Agreed ollama is a good intro but once you move beyond it starts to be a pain.

kgeist 3 hours ago | parent | prev | next [-]

>No mention of the fact that Ollama is about 1000x easier to use

I remember changing the context size from the default unusable 2k to something bigger the model actually supports required creating a new model file in Ollama if you wanted the change to persist (another alternative: set an env var before running ollama; although, if you go that low-level route, why not just launch llama.cpp). How was that easier? Did they change this?

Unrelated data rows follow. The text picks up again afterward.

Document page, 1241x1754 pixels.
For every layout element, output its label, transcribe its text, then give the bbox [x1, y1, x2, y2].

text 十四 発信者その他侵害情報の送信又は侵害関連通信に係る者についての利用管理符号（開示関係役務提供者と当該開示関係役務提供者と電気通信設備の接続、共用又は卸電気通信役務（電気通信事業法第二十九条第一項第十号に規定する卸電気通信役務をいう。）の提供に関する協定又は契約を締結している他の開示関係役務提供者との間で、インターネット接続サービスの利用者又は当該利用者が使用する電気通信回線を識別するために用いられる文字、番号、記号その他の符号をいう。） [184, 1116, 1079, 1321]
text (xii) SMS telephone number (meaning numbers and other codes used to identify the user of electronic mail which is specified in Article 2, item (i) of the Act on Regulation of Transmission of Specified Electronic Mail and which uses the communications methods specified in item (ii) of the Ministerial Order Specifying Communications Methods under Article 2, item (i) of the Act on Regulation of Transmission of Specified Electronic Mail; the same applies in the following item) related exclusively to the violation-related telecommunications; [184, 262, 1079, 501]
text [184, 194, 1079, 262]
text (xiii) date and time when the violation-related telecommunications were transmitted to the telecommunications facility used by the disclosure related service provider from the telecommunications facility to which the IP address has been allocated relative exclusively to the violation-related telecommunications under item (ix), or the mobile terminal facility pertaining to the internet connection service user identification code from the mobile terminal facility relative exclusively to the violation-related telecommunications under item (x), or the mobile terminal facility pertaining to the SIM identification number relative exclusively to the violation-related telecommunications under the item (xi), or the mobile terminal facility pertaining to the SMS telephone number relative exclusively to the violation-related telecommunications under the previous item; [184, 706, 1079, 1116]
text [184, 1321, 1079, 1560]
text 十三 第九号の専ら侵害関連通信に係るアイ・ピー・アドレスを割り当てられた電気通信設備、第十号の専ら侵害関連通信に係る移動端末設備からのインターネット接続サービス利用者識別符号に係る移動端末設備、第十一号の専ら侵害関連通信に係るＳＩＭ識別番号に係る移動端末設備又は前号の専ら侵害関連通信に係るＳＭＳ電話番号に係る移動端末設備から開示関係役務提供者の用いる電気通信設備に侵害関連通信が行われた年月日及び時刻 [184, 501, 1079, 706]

I remember people complaining model X is "dumb" simply because Ollama capped the context size to a ridiculously small number by default.

IMHO trying to model Ollama after Docker actually makes it harder for casual users. And power users will have it easier with llama.cpp directly

rowendduke 3 hours ago | parent | prev | next [-]

Not like it mattered much to me but llama-cpp is way lighter and 10x smaller in size.

Resumable downloads seem to work better in llama-cpp.

I love the inbuilt GUI.

I used ollama first and honestly, llama-cpp has been a much better experience.

Maybe given enough time, I would have seen the benefit of ollama but the inability to turn off updates even after users requested it extensively made me uninstall it. Postman PTSD is real.

flux3125 4 hours ago | parent | prev | next [-]

> so llama-swap can load

Just in case you haven't seen it yet, llama.cpp now has a router mode that lets you hot-swap models. I've switched over from llama-swap and have been happy with it.

BrissyCoder 5 hours ago | parent | prev | next [-]

> No mention of the fact that Ollama is about 1000x easier to use.

Easier than what?

I came across LM Studio (mentioned in the post) about 3 years ago before I even knew what Ollama as. It was far better even then.

throw9393rj 5 hours ago | parent | prev | next [-]

I spend like 2 hours trying to get vulkan acceleration working with ollama, no luck (half models are not supported and crash it). With llama.cpp podman container starts and works in 5 minutes.

Eisenstein 2 hours ago | parent | prev [-]

Koboldcpp is a single executable with a GUI launcher and a built in webui. It also supports tts, stt, image gen, embeddings, music creation, and a bunch of other stuff out of the box, and can download and browse HF models from within the GUI. That's pretty easy to use.